◆ What you should do
Scan the records below for the line with "[33,361,123,383] copier ->" and the line with "[1010,208,1116,230] cliquer ->". Repeat those two lines and every line between them exactly, and nothing else.

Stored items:
+ + +

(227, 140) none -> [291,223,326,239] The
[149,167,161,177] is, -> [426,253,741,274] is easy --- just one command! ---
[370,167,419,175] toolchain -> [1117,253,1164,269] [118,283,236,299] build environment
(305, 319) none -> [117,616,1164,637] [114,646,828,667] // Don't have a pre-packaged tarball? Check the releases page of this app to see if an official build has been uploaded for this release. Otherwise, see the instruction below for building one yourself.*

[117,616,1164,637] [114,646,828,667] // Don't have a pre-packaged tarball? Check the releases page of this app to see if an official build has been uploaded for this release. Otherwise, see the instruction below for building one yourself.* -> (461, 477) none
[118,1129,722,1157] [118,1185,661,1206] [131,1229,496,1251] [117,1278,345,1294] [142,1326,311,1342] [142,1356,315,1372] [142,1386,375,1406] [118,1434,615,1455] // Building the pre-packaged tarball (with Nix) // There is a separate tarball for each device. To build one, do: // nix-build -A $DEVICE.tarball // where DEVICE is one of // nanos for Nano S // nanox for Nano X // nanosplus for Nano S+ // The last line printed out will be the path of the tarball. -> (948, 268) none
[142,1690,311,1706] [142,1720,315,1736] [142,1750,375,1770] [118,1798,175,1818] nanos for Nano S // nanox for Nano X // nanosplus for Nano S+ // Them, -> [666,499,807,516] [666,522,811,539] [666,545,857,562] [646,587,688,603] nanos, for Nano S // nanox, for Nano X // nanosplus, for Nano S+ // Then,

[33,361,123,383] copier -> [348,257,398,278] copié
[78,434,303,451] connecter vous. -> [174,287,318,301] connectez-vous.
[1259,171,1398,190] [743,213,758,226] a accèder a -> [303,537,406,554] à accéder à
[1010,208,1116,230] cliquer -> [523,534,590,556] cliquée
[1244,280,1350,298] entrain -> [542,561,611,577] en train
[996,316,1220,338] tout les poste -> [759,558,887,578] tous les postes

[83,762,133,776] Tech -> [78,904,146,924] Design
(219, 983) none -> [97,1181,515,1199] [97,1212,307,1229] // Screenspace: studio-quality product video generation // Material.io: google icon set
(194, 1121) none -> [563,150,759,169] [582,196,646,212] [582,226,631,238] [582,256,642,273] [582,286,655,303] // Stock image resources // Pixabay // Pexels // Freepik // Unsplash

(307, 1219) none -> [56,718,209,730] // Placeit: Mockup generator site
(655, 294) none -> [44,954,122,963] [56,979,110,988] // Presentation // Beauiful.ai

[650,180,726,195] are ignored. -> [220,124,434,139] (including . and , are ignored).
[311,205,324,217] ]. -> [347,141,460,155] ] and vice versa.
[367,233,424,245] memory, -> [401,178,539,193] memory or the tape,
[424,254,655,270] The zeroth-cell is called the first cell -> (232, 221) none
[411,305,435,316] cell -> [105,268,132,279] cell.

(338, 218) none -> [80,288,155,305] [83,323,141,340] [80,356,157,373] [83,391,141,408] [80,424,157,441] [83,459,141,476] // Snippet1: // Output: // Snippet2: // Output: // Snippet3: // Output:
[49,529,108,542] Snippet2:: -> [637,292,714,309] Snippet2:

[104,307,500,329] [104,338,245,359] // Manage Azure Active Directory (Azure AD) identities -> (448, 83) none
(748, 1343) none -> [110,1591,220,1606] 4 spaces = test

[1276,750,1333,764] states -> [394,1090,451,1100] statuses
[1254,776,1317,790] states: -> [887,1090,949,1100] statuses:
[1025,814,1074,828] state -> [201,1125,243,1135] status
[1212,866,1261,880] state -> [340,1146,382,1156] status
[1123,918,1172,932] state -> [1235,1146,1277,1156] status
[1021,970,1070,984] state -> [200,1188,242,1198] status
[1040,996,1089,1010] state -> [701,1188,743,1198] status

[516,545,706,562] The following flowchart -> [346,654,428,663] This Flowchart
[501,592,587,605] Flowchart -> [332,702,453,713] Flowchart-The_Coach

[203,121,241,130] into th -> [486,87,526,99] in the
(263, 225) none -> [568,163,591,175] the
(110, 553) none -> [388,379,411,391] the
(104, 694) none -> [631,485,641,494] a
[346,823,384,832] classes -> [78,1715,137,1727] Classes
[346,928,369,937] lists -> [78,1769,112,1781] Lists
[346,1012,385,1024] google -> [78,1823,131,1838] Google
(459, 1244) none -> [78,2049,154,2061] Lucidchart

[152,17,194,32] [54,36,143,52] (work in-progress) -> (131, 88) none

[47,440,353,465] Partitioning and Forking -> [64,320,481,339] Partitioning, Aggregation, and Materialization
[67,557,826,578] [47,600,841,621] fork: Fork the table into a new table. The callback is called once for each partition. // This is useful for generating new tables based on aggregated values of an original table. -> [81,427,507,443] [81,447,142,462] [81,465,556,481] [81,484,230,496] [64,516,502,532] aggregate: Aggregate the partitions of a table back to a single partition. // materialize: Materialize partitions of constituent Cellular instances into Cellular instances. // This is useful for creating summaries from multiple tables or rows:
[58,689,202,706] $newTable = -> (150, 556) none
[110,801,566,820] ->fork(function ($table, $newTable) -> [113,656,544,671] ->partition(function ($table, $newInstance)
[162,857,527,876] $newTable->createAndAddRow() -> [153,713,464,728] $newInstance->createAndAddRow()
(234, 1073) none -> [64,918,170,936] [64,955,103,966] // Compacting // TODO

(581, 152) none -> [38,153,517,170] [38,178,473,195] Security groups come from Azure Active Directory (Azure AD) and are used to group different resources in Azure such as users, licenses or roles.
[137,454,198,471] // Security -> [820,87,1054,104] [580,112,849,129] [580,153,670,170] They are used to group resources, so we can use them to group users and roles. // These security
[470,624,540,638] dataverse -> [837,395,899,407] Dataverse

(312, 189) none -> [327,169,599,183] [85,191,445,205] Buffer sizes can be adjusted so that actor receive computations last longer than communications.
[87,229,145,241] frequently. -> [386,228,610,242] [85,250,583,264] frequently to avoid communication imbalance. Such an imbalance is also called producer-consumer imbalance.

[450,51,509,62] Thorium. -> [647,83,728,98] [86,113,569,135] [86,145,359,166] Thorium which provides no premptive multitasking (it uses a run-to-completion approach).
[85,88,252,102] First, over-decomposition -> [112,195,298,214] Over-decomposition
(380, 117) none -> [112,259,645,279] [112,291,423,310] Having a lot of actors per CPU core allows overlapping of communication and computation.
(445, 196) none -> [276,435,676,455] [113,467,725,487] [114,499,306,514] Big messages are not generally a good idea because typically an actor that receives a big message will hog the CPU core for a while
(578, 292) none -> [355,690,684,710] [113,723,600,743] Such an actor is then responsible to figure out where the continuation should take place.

+ + +

◆ Expected output
[33,361,123,383] copier -> [348,257,398,278] copié
[78,434,303,451] connecter vous. -> [174,287,318,301] connectez-vous.
[1259,171,1398,190] [743,213,758,226] a accèder a -> [303,537,406,554] à accéder à
[1010,208,1116,230] cliquer -> [523,534,590,556] cliquée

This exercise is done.